• THINGS TO DO
1: According to the Winter NAMM 2009 thread, why couldn't the poster photograph the Collings F models?
2: Carry on the Winter NAMM 2009 thread from the point where it stops.

• PASSAGE GIVEN
- - -

# Instruments and Equipment > Videos, Pictures & Sound Files >  Winter NAMM 2009; pictures from the floor

## Ted Eschliman

Winter NAMM starts in the mild SoCal clime. News of 20 below wind chills make this a pretty welcome place to be, even though most of my days are indoors. My task is to bring pictures of cool mando gear; understand it's a tough place to actually audition the instruments. The ambient noise is as overwhelming and unsettling as some of the outfits the participants wear.
Starting in Hall E, with a bevy of Breedloves:

----------


## Ted Eschliman

Next, the Weber booth. Didn't have a chance to talk to Tony or Bruce, but it's on my list today:

----------


## Ted Eschliman

Collings; I couldn't get a picture of the Fs, there was always a crowd standing in front of them.

----------


## Ted Eschliman

Cool National Resonator:

----------


## Mandobar

ted, what happened with the oval holt MT?  did it make it to the show?

----------


## Ted Eschliman

This is something I must check out closer later; Elleuke electric mandolins. Some of these have MP3 jacks you can plug your accompaniments in. Unfortunately, the instruments weren't set up very well the first morning of the show. Cool look, though.

----------


## Ted Eschliman

Caraya, an "import" company

----------


## Ted Eschliman

One Hofner (import) mandolin

----------


## Ted Eschliman

Gianinni Bandolims (only a couple)

----------


## MikeEdgerton

Look at the differences in the scrolls on those mandolins from the Caraya company. The one in the middle is awful, the one next to it not too bad.

----------


## Ted Eschliman

Shameless plug at Mel Bay

----------


## Ted Eschliman

Dunlop picks under glass. Amazing how many styles they make.

----------


## Ted Eschliman

Michael Kelly wall.

----------


## Ted Eschliman

Sean Chase and the new Dawg Bacorn. Sweet little ax. I know what the 3rd mando in the Dawg collection is going to be, but I ain't telling.

----------


## Ted Eschliman

Couple of the Loar Models, and an entry level Savanah Army/Navy knock-off.

----------


## Ted Eschliman

Larrivee. Much improved cosmetics since the last one I saw a couple years ago.

----------


## Ted Eschliman

Wall of Kentucky.

- - -

• DATASET SECTION
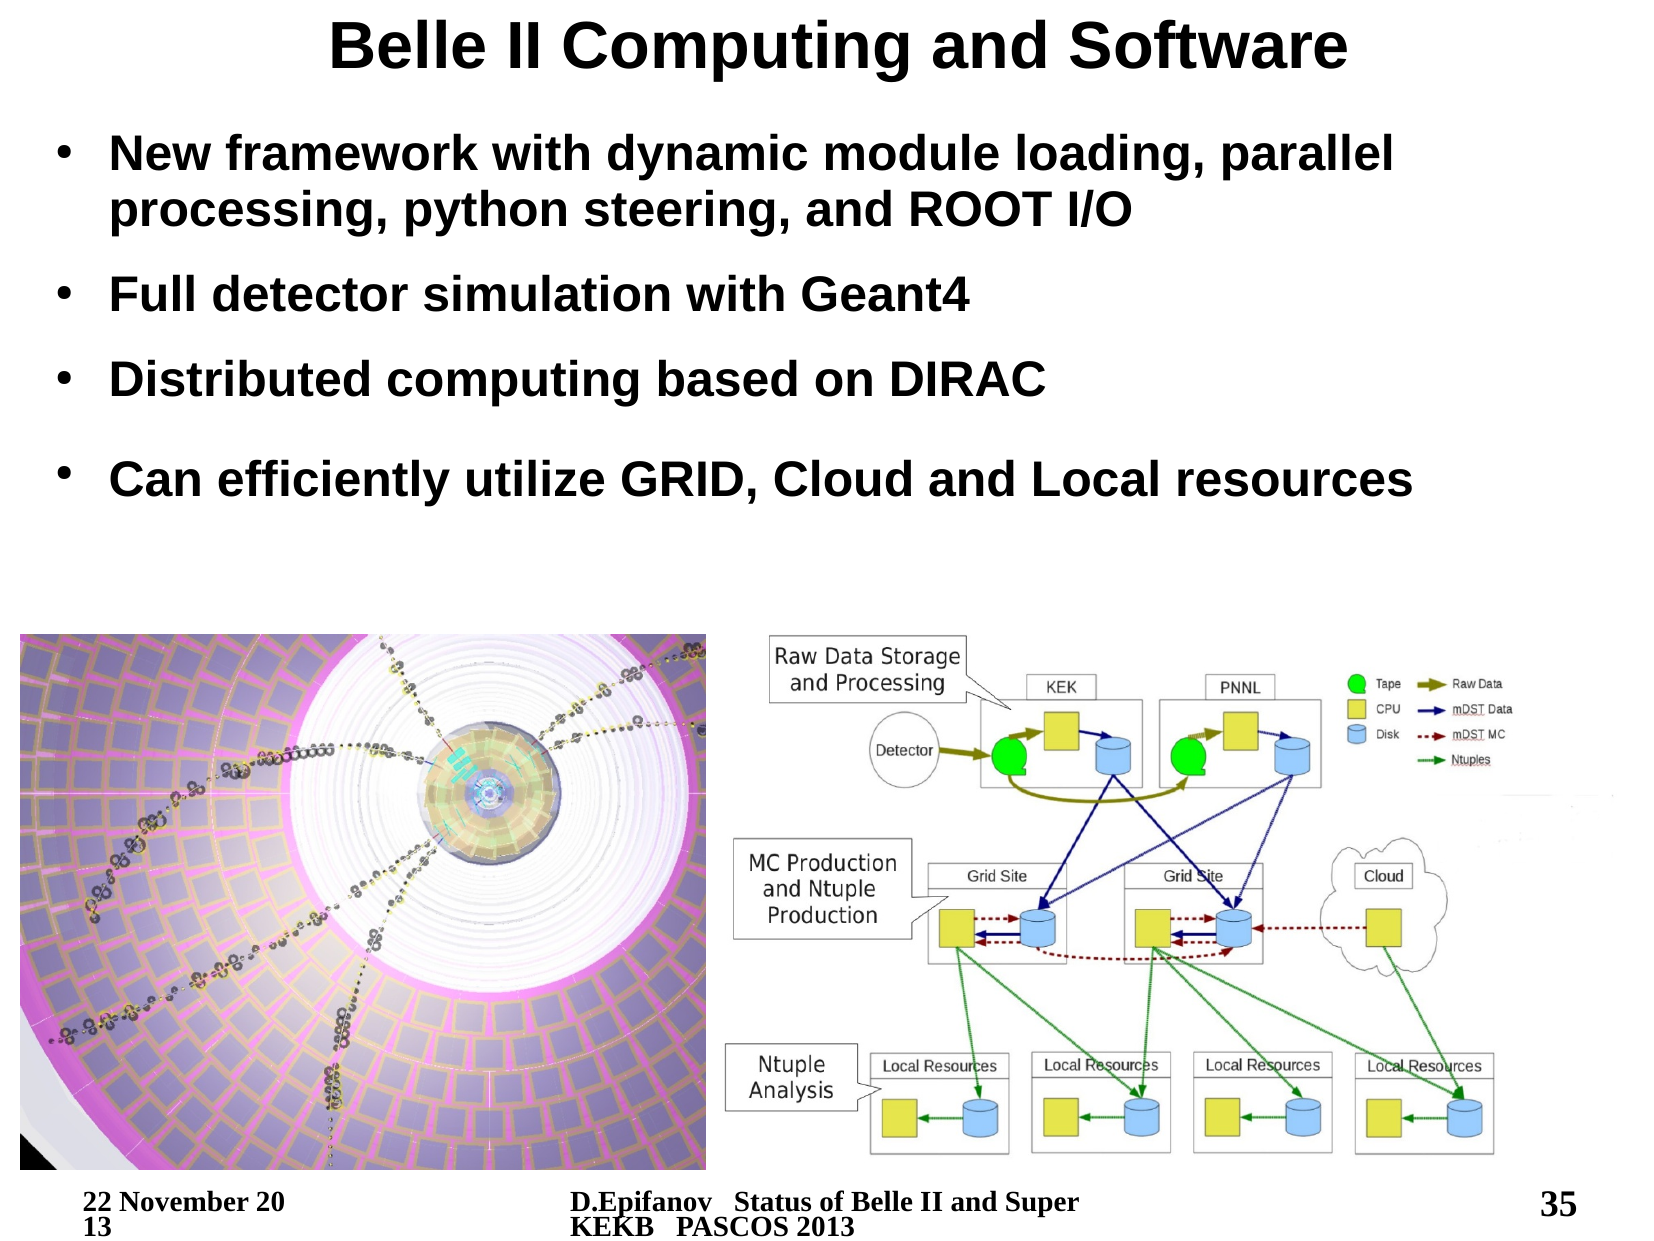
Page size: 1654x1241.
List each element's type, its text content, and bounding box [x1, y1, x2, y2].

- - -

• SOLVED TASKS
1: There was always a crowd standing in front of them.

2:
----------


## Ted Eschliman

Good to see Jeff Cowherd at J Bovier. This is the 3rd African Zebrawood F I've seen. Most impressive.

----------


## Ted Eschliman

At the Gibson booth, the (relatively) new Victorian and a Sam Bush model.

----------


## Ted Eschliman

This was the first of a four day show. I'm out here on my store business, so I really don't have a lot of time to pick, nor is the environment conducive to close aural scrutiny. At least I can snap some pictures. Maybe more later...

----------


## Larry S Sherman

> Cool National Resonator:


It looks like the early reports are correct, and National Resophonics has moved from the art deco style headstock decals to a badge emblem.

Larry

----------


## sgarrity

The Breedloves are looking good!  I know it's out there a little but I really like the FF design.

----------


## JEStanek

Thanks a bunch, Ted.  I've never been a fan of the Breedlove bursts.  I prefer their natural finish but that pale brown one looks great. And let me be the first to seriously d r o o l over the Dawg Bacorn model.  any skinny on MSRP? Very nice.

Jamie

----------


## Ken Olmstead

The Bacorn model is simply SWEET! Nice job by Eastman!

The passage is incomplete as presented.